While AI technology could probably be developed that correctly identified the majority of fake news articles, the threat of false positives, or incorrectly labeling a real story as fake, is a major impediment to implementation.
Redmore uses the example of Sohaib Athar, the Pakistani IT professional who inadvertently live-tweeted the Navy SEAL raid that resulted in the death of Osama Bin-Laden in 2011. “When somebody finds something that is truly new and truly groundbreaking, it’s hard to filter it out from stuff that’s spam really,” he says.
This is the philosophical problem that Facebook is currently struggling with. In his blog post, Facebook’s Zuckerberg said the social media site doesn’t want to become the arbiter of truth. “We believe in giving people a voice, which means erring on the side of letting people share what they want whenever possible,” he wrote.
Truth in the Crosshairs
Even if you could train a machine learning algorithm with the entirety of human knowledge up to a given point in time, there would be no guarantee that it would not incorrectly flag a legitimate breaking news story as fake in the future. That’s because news, by its very nature, is adding to the corpus of human knowledge.
AI technology, for all its progress, still cannot accurately interpret the actual meanings of complex phrases; that capability is still five to 10 years away, Zuckerberg predicted last year.

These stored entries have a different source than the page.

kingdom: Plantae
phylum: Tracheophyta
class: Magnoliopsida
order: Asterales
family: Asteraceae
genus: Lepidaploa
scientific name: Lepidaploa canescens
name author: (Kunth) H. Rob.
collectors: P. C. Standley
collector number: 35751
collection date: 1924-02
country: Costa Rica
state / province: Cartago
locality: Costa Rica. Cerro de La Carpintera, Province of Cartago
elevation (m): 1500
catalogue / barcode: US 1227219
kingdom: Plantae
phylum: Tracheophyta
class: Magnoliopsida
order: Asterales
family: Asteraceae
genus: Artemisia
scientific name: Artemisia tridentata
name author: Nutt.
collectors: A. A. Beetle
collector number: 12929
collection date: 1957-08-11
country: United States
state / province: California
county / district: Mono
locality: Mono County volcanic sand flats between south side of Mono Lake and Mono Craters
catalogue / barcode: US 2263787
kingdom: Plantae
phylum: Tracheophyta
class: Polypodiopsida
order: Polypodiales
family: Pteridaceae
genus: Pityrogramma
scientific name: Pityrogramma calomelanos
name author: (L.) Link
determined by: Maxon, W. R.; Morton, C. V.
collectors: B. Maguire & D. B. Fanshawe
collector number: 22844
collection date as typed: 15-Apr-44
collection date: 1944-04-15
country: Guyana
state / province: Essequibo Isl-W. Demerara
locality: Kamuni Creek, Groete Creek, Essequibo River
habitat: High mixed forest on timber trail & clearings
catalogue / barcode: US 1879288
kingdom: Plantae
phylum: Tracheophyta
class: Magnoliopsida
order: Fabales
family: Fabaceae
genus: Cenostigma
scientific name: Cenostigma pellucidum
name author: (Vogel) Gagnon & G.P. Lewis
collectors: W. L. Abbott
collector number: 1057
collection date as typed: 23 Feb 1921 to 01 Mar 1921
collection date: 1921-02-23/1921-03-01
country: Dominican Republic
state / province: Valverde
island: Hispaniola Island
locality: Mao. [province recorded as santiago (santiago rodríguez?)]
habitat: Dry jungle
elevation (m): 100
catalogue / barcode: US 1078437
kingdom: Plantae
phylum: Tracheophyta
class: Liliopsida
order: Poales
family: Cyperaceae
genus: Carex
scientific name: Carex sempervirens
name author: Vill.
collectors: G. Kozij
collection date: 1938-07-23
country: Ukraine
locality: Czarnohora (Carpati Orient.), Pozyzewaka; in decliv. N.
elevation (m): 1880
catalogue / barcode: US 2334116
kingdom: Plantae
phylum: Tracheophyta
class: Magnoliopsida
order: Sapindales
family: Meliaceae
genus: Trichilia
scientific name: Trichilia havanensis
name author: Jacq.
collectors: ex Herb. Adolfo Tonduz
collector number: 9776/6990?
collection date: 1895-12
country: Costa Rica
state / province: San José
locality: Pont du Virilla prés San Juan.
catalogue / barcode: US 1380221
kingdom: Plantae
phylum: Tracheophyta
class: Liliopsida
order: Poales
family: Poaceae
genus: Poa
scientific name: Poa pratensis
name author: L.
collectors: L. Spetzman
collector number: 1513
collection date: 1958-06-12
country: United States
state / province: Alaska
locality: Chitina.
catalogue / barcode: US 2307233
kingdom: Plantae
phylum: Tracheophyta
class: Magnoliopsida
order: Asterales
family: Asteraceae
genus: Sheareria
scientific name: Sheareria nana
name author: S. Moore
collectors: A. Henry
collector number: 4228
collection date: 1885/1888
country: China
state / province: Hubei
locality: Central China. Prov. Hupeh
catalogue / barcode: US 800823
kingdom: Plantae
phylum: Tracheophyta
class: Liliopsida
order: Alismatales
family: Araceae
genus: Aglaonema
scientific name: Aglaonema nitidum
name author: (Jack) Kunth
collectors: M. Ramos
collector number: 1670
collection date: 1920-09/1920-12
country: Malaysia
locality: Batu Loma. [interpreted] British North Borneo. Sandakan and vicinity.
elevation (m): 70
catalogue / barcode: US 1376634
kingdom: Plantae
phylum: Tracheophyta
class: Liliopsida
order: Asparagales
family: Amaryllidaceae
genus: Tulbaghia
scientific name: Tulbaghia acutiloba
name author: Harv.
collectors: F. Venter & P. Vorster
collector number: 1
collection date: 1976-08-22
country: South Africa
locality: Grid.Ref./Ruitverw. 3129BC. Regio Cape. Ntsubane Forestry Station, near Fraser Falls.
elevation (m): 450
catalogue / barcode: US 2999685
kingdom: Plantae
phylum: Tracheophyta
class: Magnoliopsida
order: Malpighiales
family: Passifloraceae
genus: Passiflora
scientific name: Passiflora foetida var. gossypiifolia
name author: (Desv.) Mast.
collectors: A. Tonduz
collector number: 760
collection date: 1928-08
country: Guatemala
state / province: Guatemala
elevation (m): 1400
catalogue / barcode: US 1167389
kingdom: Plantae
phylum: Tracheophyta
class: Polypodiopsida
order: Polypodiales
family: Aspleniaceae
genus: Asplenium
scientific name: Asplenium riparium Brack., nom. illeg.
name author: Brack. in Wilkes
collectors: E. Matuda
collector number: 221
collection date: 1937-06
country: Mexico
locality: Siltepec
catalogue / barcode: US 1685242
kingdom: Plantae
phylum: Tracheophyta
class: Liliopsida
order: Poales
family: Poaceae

So to assume that an algorithm can correctly identify fake news means that it must be able to correctly determine whether a collection of words reflects the truth or not. That is a tall order in our complex world. In fact, it may never be accomplished.
That’s not to say that progress can’t be made against fake news. As Schmarzo says, not all news stories have equal value, so one doesn’t need to boil the ocean by fighting every instance of fake news.
“One of the hard things that Facebook needs to look at is that stories that say Elvis Presley is still alive and working at a burger stop in Michigan. You know what? Who cares?” he says. “The cost of a false story on Elvis is zero. It’s immaterial, unless you own a burger place in Michigan.
“However, a false story about a presidential candidate or congressional nominee or police officer–these have a lot more weight to them,” he continues. “Those are really serious. You can leverage AI and text mining to flag those stories that are meaningful and have ramifications.”
And finally, consumers of news themselves need to be more critical of news stories themselves. They need to understand that, short of implementing draconian rules governing the distribution of information like they have in China, there’s no central source for “truth” on the Internet. It’s the Wild West out there.
People are free to explore information about anything they want, and are free to post anything they want, with a few exceptions. The role of the newspaper editor as your friendly neighborhood gatekeeper to pertinent information about your town and the world has basically been obliterated, replaced by Facebook feeds, Twitter posts, and Google News. There’s no way that AI can eliminate all instances of fake news on these sites, so some of the burden falls to readers to be more wary about what they read in their pursuit of becoming an informed citizen and voter.